### DOCUMENT

━━━━

Raul Aguilera Jr. (born August 2, 1999) is an American professional soccer player who plays as a midfielder.

Career

Youth 
Aguilera started his prep career at Seminole High School. He was a 2015 NSCAA Youth Boys All-America selection and was ranked No. 42 nationally by TopDrawerSoccer.com as a college recruit. Playing as part of the Orlando City Development Academy, he earned all-conference honors in the Under-15/16 Eastern Conference in 2016.

College 
Aguilera played three seasons of college soccer at the University of North Carolina at Chapel Hill between 2017 and 2019, making 43 appearances, scoring 2 goals and tallying 6 assists for the Tar Heels.

In his sophomore year at college, Aguilera also played in the USL PDL with SIMA Águilas.

Orlando City 
In March 2020, Aguilera returned to Orlando to sign a professional contract with USL League One side Orlando City B ahead of the 2020 season. He made his debut on August 7, 2020, appearing as a 78th-minute substitute during a 2–0 win over New England Revolution II.

In April 2021, Aguilera signed as a homegrown with the Orlando City first-team on a one-year contract with three option years. Aguilera had his contract option declined at the end of the 2021 season.

━━━━

### LISTING
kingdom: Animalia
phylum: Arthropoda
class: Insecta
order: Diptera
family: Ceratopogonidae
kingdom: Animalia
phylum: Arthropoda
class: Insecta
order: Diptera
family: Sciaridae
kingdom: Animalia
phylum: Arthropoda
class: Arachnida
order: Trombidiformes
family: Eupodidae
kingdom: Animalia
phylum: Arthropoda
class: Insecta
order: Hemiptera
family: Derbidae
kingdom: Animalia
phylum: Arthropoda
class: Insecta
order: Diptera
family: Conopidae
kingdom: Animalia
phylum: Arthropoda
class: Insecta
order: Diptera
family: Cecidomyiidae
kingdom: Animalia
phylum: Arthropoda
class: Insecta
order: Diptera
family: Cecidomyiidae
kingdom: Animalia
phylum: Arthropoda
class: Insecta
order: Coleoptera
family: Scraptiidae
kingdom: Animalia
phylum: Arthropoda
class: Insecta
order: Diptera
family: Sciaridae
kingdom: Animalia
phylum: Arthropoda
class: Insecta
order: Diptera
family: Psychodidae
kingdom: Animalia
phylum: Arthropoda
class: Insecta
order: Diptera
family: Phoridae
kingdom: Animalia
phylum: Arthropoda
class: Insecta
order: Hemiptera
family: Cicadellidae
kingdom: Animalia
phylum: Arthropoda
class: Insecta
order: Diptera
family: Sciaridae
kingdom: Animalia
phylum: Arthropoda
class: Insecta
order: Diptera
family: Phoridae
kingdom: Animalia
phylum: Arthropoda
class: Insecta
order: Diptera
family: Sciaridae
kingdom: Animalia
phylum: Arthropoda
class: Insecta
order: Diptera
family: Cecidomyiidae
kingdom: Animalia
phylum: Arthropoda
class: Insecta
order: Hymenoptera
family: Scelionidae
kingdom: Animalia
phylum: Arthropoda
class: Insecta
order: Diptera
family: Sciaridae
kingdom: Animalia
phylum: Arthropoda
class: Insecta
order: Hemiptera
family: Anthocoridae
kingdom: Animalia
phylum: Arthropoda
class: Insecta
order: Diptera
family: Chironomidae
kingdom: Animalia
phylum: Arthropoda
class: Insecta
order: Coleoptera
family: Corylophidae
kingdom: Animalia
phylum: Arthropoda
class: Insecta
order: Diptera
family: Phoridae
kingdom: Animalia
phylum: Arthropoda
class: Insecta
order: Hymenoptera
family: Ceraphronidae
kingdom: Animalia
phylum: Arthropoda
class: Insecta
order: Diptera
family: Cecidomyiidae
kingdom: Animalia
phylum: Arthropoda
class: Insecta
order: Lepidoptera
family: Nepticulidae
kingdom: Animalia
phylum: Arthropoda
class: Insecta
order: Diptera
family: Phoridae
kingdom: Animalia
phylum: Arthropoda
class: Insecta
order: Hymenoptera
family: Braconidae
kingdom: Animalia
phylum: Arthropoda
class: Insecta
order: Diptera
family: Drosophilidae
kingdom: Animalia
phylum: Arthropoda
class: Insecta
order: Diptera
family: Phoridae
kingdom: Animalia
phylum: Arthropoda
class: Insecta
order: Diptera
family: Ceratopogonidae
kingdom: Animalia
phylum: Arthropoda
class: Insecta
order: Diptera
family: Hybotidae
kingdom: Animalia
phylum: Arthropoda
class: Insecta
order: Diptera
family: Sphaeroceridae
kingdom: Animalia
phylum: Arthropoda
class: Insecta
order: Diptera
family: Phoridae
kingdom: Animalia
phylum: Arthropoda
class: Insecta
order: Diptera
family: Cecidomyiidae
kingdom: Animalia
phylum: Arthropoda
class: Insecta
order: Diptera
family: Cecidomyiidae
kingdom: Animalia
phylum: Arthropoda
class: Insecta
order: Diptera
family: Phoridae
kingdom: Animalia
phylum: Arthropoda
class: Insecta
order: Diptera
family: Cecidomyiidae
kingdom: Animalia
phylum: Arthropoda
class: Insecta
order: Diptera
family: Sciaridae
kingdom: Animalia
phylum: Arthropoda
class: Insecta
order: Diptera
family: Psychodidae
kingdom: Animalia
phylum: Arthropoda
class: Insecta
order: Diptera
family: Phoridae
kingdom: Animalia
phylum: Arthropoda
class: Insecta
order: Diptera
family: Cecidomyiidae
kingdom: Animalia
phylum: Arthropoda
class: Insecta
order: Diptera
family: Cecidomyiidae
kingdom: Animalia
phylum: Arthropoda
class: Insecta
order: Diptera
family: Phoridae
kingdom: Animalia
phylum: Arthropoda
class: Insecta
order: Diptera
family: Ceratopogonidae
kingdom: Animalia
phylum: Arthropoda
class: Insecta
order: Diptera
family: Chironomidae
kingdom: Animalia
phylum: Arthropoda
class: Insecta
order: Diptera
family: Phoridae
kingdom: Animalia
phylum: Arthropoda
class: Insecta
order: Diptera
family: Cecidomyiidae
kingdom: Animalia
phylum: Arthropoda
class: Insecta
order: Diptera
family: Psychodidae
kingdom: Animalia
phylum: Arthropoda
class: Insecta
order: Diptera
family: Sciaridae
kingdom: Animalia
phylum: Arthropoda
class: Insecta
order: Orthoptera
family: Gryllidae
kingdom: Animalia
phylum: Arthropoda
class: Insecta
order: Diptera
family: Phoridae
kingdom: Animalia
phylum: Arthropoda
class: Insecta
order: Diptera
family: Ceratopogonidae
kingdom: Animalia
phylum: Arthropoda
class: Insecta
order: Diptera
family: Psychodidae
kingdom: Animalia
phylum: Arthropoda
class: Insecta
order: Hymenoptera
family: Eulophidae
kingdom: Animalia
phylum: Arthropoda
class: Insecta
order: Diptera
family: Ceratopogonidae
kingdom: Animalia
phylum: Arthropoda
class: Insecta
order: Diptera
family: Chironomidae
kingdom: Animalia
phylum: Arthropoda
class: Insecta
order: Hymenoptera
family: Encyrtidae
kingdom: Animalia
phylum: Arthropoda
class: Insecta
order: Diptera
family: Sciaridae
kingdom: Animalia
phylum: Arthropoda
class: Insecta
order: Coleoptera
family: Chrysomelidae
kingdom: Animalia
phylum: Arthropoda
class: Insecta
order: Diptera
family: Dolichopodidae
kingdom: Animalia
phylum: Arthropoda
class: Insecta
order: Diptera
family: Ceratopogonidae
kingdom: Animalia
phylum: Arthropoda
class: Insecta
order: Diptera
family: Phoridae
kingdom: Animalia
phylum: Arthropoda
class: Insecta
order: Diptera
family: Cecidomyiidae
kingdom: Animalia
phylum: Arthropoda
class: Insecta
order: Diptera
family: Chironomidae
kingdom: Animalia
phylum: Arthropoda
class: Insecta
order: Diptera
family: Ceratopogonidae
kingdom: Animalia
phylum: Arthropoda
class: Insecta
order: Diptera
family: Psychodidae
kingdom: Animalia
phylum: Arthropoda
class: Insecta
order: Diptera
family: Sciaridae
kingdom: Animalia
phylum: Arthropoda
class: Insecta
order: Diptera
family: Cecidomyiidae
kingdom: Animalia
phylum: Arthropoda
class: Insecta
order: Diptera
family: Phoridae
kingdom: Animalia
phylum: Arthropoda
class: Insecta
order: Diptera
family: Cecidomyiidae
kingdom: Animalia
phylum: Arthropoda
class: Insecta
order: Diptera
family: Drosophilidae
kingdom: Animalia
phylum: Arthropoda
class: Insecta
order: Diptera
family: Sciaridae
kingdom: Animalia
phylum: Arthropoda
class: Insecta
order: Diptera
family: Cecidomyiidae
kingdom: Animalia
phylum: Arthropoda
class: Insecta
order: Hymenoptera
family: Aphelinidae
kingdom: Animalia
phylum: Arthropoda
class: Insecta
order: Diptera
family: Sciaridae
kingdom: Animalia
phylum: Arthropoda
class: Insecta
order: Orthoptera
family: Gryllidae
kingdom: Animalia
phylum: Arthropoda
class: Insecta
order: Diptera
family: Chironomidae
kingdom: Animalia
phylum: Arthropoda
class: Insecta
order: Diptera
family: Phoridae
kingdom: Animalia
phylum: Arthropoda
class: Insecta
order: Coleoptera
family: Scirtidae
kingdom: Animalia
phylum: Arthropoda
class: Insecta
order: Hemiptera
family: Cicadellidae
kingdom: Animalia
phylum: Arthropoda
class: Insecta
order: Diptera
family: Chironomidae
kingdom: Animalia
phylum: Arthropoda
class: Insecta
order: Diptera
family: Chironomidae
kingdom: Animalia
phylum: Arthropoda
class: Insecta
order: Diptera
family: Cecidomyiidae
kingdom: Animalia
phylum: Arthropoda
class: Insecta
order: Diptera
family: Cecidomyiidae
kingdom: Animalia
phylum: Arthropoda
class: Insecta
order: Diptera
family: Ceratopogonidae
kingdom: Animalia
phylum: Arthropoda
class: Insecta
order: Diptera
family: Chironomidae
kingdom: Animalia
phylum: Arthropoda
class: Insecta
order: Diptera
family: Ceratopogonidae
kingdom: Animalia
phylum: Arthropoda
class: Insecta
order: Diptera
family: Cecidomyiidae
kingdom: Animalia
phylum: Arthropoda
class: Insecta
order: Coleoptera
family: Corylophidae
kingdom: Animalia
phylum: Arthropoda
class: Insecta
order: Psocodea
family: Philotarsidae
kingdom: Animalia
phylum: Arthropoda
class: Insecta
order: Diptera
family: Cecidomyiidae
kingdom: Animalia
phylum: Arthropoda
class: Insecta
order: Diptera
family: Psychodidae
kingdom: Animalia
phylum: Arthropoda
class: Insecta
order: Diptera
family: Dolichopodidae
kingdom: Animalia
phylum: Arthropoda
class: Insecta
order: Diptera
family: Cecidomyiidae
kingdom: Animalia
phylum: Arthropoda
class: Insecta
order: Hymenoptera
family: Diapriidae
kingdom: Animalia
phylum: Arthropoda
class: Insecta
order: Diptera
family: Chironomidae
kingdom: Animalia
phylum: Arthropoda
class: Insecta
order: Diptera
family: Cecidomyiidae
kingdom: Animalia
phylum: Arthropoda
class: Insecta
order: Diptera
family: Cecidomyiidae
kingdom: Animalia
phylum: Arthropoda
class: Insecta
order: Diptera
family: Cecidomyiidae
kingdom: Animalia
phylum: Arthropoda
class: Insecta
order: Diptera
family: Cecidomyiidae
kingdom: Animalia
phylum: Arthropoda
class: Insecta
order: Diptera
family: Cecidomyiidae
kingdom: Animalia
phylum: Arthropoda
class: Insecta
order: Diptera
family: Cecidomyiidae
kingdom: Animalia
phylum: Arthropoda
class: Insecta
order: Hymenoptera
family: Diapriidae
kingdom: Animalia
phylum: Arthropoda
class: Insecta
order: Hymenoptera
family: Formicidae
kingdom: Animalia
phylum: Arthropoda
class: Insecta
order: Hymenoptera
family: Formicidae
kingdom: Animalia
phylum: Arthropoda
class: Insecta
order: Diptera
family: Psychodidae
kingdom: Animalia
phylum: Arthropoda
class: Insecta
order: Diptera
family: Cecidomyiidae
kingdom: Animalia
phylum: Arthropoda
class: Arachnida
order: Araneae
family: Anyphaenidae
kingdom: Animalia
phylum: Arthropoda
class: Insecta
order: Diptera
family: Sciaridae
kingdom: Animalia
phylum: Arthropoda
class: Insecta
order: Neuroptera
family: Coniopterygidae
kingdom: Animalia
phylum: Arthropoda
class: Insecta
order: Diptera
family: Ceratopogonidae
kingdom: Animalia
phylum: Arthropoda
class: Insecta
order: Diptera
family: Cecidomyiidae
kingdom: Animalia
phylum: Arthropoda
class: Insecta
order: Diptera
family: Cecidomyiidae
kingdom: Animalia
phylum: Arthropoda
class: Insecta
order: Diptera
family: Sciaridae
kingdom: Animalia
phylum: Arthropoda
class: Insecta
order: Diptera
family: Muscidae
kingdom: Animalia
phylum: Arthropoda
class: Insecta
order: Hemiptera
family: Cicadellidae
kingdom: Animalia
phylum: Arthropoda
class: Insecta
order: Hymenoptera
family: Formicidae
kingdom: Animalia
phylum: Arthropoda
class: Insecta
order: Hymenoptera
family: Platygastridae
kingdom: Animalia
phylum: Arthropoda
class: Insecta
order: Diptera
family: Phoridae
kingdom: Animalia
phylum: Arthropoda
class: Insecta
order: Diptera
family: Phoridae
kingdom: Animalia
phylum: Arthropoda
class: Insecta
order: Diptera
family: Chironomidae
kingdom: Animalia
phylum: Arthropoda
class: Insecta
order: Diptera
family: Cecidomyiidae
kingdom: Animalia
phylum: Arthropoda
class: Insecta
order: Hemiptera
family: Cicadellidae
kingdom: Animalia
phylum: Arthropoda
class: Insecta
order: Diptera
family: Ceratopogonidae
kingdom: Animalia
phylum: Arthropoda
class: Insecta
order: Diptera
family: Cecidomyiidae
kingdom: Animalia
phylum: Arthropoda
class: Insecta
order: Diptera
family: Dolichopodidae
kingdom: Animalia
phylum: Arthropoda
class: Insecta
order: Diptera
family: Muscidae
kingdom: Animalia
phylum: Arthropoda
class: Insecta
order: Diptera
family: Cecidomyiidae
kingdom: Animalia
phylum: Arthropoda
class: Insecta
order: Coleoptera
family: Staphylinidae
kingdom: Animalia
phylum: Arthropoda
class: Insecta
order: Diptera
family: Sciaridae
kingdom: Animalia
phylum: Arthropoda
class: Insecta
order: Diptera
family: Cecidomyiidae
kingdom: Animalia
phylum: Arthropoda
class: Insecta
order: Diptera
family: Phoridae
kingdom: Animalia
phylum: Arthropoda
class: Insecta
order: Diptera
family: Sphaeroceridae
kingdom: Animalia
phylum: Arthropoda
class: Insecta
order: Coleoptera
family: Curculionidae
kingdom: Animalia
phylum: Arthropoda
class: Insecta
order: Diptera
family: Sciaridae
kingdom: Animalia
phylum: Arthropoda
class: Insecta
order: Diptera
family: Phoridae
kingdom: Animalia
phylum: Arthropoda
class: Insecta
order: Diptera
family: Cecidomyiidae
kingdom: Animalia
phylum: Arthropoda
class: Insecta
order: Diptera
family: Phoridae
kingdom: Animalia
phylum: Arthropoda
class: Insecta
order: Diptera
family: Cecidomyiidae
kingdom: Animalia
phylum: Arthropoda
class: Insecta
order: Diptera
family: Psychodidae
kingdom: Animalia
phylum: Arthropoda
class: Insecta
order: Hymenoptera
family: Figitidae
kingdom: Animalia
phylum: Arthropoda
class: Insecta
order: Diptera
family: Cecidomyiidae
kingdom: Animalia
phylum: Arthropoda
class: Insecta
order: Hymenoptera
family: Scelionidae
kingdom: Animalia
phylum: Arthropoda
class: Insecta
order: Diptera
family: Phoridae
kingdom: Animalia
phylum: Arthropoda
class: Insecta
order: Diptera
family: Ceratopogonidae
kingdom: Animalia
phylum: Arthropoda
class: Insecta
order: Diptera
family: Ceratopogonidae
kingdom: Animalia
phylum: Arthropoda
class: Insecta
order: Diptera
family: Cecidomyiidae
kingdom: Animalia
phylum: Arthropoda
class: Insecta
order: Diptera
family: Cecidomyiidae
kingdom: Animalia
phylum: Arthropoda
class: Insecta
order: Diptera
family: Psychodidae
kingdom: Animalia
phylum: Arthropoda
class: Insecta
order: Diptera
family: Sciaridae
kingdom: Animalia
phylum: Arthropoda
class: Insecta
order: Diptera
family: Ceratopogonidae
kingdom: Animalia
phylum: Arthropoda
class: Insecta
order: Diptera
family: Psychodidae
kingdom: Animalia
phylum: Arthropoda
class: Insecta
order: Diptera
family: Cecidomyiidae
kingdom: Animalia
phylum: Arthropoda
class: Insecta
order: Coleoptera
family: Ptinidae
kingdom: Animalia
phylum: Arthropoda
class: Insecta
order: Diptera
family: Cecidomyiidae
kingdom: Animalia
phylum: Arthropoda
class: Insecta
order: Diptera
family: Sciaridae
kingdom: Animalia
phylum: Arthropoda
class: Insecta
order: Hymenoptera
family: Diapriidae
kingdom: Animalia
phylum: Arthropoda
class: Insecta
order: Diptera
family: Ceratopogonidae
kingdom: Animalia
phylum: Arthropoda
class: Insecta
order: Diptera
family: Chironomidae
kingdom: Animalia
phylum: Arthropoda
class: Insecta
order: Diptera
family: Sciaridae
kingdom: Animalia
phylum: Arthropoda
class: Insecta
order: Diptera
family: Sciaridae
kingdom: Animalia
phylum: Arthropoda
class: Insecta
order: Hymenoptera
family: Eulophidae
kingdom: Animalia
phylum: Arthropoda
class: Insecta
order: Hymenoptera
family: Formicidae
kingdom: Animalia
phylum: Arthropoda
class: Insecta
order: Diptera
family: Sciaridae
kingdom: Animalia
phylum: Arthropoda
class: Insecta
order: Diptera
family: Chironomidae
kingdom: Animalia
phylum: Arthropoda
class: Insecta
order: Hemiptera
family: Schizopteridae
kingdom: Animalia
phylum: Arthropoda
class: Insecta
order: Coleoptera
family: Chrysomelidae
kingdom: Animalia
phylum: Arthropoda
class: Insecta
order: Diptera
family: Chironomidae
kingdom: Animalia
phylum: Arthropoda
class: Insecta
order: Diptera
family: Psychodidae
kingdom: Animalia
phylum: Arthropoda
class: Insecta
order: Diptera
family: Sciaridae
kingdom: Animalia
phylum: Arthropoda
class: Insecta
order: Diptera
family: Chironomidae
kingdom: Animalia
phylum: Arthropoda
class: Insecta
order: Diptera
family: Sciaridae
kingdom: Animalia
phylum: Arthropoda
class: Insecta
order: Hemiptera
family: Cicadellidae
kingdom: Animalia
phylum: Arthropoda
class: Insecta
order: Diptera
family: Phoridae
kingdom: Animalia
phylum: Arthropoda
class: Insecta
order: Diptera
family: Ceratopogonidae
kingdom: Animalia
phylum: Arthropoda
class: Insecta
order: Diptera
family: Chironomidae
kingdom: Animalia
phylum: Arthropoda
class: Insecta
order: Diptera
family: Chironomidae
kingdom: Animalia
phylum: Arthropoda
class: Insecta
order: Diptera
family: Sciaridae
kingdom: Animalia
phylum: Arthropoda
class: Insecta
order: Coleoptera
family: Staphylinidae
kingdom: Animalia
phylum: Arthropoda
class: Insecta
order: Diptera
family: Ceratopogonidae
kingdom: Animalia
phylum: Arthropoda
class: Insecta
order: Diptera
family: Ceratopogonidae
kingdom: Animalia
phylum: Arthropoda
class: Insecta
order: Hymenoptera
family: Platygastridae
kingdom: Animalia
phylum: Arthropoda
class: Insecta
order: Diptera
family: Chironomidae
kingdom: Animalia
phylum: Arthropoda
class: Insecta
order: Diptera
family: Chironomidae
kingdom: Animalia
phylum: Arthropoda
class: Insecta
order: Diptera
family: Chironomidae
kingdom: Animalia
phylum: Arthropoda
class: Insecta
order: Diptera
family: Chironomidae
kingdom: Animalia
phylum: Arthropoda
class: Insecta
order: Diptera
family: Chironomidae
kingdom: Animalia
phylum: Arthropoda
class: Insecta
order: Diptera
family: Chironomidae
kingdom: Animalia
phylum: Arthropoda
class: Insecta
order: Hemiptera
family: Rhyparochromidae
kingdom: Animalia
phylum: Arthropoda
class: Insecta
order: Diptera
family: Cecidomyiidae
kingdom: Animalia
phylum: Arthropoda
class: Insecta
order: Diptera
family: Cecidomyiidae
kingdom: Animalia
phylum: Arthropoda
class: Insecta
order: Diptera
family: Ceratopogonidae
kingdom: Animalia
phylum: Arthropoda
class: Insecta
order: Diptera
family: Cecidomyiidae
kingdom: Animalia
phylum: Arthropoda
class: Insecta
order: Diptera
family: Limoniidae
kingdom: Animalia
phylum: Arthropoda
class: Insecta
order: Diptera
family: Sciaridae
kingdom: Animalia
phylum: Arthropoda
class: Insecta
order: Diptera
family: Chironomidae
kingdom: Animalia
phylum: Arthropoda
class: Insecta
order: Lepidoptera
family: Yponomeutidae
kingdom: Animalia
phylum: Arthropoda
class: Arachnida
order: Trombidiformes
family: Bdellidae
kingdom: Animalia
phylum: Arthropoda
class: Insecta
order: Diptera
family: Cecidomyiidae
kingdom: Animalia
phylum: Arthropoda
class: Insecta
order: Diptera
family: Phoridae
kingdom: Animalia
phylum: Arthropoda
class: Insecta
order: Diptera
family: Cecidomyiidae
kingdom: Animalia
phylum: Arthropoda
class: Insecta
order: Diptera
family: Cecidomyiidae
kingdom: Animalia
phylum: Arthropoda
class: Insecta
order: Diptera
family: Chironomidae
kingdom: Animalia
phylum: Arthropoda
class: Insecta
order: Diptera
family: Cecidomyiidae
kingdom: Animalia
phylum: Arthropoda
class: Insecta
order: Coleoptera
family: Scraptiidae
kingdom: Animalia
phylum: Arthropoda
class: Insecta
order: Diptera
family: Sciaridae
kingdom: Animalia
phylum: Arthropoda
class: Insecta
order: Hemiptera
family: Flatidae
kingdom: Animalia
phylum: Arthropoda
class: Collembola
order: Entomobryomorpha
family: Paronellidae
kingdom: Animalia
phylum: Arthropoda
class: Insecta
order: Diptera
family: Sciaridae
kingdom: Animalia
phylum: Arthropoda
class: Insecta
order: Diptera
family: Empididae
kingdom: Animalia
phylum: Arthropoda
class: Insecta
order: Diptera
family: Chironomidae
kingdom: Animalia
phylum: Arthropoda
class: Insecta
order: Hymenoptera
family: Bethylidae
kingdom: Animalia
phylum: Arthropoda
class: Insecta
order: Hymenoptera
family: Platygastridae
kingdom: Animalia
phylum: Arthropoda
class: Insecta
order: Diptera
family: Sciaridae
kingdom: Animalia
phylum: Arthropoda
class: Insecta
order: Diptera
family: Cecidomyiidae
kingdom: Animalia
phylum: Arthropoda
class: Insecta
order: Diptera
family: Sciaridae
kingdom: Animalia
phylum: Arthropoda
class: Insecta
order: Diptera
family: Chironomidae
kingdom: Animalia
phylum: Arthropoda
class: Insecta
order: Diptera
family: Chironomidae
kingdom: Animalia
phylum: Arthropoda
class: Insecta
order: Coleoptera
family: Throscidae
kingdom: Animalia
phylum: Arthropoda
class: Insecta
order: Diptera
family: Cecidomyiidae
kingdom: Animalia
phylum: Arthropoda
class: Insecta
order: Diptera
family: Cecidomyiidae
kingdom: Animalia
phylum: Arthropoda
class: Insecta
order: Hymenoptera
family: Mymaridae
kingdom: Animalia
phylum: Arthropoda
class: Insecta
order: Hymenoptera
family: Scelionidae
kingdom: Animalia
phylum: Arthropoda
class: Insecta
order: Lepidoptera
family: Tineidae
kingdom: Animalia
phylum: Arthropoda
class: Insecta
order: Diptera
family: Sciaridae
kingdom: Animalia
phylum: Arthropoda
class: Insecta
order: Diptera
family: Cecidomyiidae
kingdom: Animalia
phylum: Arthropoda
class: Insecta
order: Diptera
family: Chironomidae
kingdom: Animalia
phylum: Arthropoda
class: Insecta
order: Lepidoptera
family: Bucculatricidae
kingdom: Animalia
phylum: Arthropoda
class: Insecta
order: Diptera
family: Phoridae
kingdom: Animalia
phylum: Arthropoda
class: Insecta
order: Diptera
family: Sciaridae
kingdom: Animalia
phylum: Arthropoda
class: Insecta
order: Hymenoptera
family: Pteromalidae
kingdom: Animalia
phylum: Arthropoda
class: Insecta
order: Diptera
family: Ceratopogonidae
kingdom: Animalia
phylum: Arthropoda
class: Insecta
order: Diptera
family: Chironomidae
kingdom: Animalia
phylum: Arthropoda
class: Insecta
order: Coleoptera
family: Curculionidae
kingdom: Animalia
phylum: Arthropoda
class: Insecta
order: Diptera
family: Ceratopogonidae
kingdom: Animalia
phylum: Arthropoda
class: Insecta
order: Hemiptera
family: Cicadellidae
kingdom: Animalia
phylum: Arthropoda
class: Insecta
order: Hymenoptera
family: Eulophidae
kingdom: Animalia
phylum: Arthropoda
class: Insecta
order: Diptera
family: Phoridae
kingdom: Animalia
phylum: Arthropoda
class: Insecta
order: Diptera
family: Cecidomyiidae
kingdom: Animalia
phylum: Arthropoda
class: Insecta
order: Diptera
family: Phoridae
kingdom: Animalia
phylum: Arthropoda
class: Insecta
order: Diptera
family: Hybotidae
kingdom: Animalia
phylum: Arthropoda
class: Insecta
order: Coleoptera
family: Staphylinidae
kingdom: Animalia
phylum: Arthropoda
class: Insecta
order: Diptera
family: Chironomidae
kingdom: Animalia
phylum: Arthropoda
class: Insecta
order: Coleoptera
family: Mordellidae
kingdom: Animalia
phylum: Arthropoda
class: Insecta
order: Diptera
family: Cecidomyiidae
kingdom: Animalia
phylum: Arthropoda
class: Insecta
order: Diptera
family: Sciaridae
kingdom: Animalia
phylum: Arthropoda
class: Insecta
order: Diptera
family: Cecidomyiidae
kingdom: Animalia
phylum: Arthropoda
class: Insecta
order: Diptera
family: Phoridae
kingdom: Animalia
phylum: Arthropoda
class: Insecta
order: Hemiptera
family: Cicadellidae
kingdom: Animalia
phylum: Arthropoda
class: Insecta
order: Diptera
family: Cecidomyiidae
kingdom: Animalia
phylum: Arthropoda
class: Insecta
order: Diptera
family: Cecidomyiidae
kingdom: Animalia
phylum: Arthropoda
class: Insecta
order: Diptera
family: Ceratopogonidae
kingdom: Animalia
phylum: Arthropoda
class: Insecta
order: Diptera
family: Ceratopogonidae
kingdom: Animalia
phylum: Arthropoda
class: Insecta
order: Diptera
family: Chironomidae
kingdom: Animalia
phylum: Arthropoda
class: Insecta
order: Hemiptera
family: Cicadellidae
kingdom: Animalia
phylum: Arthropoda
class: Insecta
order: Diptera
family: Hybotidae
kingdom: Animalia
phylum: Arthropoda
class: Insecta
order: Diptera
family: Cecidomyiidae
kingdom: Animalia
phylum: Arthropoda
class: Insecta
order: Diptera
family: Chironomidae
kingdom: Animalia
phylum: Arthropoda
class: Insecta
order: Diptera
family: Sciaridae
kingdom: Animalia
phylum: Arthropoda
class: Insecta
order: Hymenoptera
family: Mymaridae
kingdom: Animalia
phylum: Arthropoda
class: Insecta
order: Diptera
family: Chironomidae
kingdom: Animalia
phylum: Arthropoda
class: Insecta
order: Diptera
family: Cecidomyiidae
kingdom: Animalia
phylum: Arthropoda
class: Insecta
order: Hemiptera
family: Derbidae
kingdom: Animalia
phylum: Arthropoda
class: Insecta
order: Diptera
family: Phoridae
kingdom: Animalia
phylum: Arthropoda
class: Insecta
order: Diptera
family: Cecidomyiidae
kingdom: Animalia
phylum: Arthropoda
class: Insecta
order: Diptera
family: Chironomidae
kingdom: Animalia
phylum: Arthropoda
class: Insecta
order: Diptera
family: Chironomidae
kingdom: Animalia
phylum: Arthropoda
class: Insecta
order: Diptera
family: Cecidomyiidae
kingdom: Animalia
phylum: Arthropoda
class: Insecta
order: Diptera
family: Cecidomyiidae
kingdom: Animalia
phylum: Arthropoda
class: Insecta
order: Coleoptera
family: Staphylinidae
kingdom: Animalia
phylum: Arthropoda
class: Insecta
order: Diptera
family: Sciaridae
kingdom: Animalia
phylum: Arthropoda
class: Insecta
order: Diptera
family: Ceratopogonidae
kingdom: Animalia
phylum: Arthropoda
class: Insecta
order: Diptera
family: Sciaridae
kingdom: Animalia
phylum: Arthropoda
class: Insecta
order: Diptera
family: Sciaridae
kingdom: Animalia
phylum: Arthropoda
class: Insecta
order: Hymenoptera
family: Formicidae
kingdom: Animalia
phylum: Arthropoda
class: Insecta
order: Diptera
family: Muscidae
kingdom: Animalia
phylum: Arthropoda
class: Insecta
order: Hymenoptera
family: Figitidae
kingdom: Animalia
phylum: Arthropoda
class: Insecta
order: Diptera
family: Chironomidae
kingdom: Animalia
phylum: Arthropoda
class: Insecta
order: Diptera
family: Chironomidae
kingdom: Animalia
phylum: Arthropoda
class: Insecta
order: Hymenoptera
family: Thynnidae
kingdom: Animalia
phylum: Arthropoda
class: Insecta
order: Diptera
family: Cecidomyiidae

━━━━

### INSTRUCTIONS FOR THE TASK
According to the soccer player's biography, which team did Aguilera play against when he made his debut for Orlando City B? The rows have nothing to do with what follows.

### FULL SOLUTION
He made his debut against New England Revolution II.